═══ Extracted text

Bilingual versions of this myth have been found in Emar and Ugarit,[[139]] testifying to the possibility of transmission of the trope of theomachy to the north. Another possibility is that theomachy entered Assyrian cultural discourse by way of Hurrian tradition, as the theme of theomachy is central to several tales belonging to the Kumarbi Cycle. Theomachy is apparent in the Assyrian cultic commentaries discussed above and then only reappears in detailed narrative form in mythic tales like Enmešarra's Defeat and The Defeat of Enutila, Enmešarra, and Qingu, which all date to the Late Babylonian period and seem to revive the Old Babylonian tradition revolving around Enmešarra rather then Anu, Enlil, and Ea as older members of the pantheon.[[140]] The above attempt to locate the ways through which various strands of assorted traditions made their way into Assyrian cultural discourse is indicative of the artificiality and fruitlessness of attempting to identify origins when evidence is as scarce as it is in this case. What is relevant here, however, is that the Assyrian scholars — in their capacity as agents behind the scene — participated in a shared cultural discourse, which was centered on the organization of power and on kingship, and which seems to have been much more prominent in Northern Mesopotamia and Anatolia as revealed by its pervasive presence either in mythic narrative or in ritual. Further, the marked presence of parricide and usurpation in this cultural discourse points to broad similarities in the weltanschauung of scholars from different regions, including Assyria and the Hurrian-Hittite milieu.[[141]] While the trope might have originated in Babylonia, it is its elaborate treatment in Hurrian-Hittite mythology on the one hand and in Assyrian ritual on the other which to my view links both cultures in their discourse.

══════

** Questions to answer **
1. Sum up the passage on theomachy in two sentences.
2. According to the passage on theomachy, which two mythic tales from the Late Babylonian period present theomachy in detailed narrative form?
3. Say whether each statement agrees with the passage on theomachy, answering yes or no and quoting the words that decide it.
(a) Bilingual versions of the myth have turned up in Emar and Ugarit.
(b) The shared cultural discourse was more prominent in Southern Mesopotamia.
(c) The Late Babylonian tales revive a tradition centered on Anu, Enlil, and Ea.
The lines that come next were taken from a separate source.

═══ Dataset extract

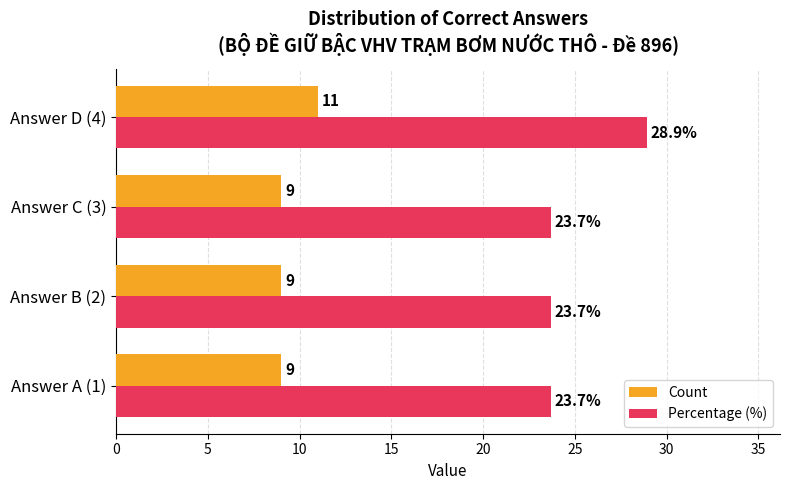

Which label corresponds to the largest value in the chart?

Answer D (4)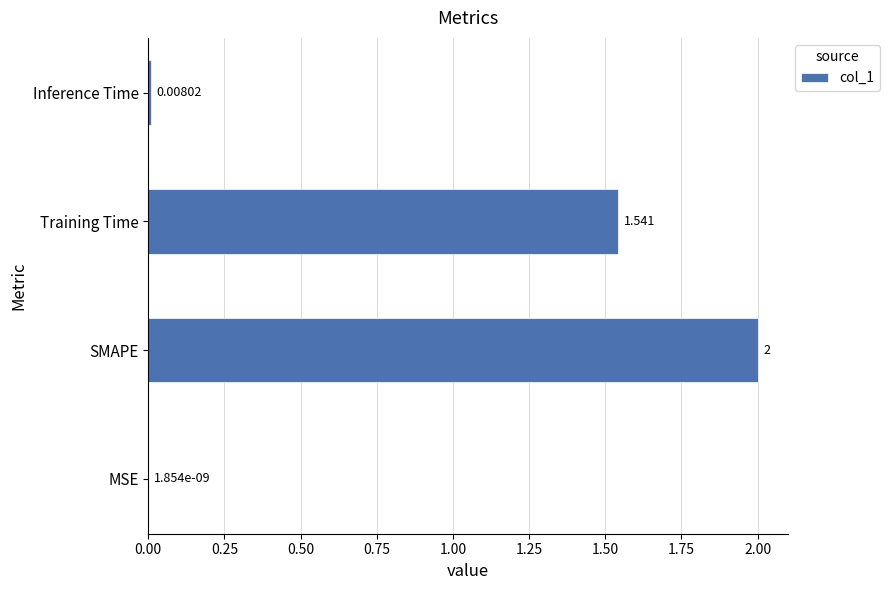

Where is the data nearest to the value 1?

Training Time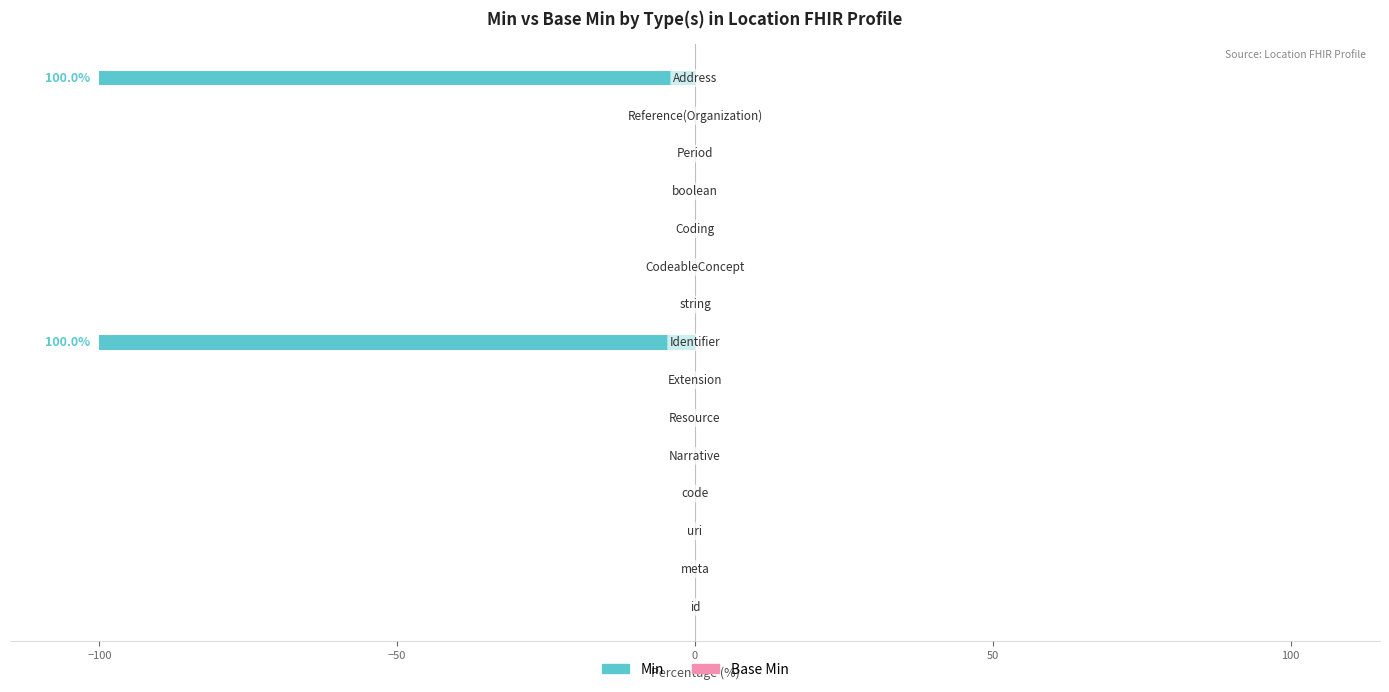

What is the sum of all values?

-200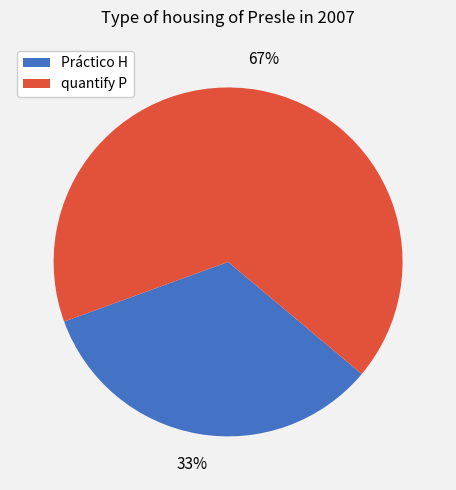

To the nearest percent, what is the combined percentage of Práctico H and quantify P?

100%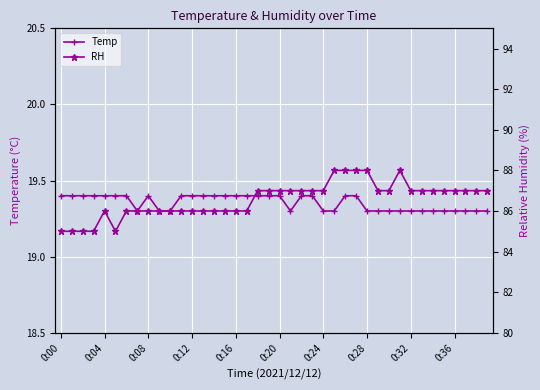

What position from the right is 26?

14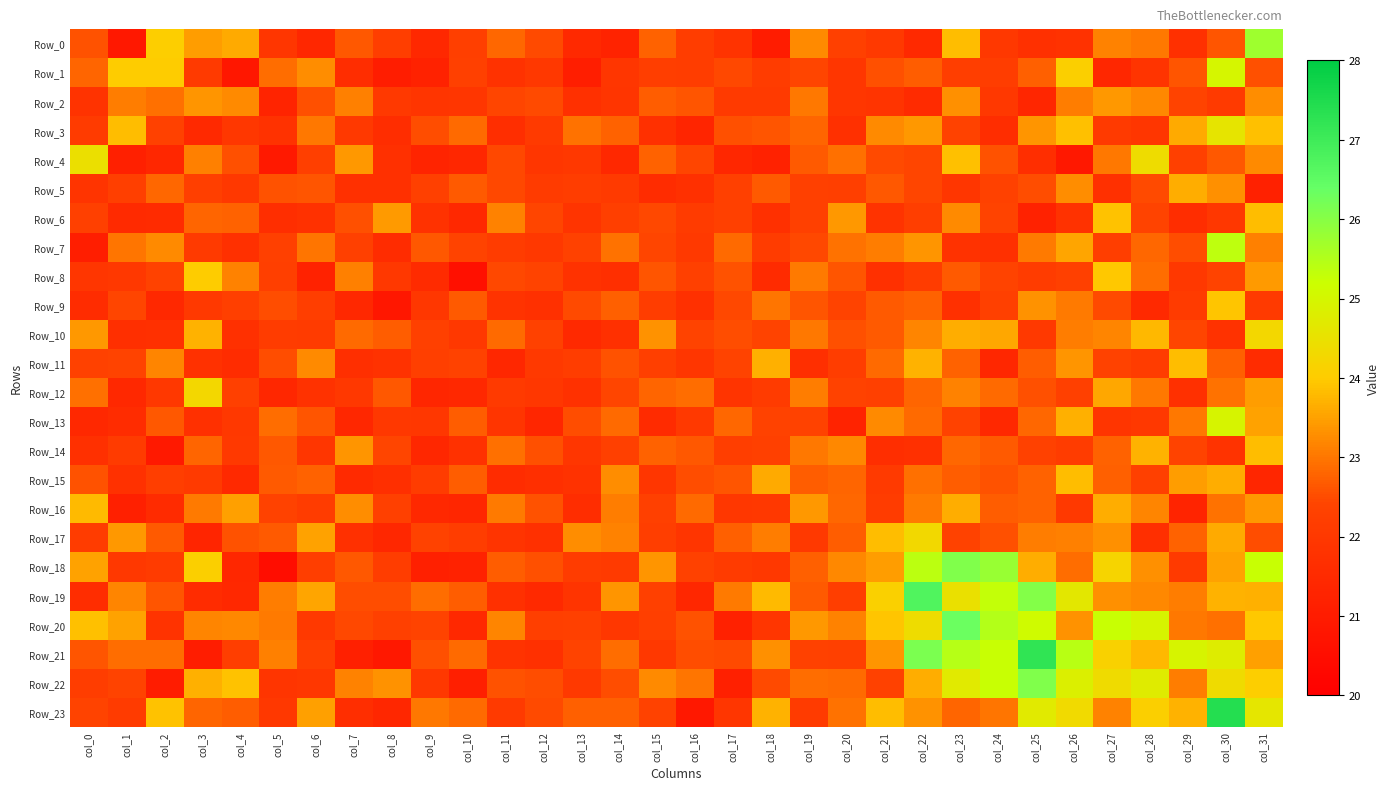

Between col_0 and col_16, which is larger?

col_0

══════

** Answers to the problems **
1. Theomachy may have reached Assyrian cultural discourse through bilingual versions of a myth found in Emar and Ugarit or through Hurrian tradition, where the theme is central to several tales of the Kumarbi Cycle. The author considers the search for origins fruitless given the scarce evidence, and holds that Assyrian and Hurrian-Hittite cultures are linked by their elaborate treatment of the trope, in ritual and mythology respectively, within a shared discourse centered on power and kingship.

2. Enmešarra's Defeat and The Defeat of Enutila, Enmešarra, and Qingu.

3.
(a) Yes: "Bilingual versions of this myth have been found in Emar and Ugarit"
(b) No: "much more prominent in Northern Mesopotamia and Anatolia"
(c) No: "seem to revive the Old Babylonian tradition revolving around Enmešarra"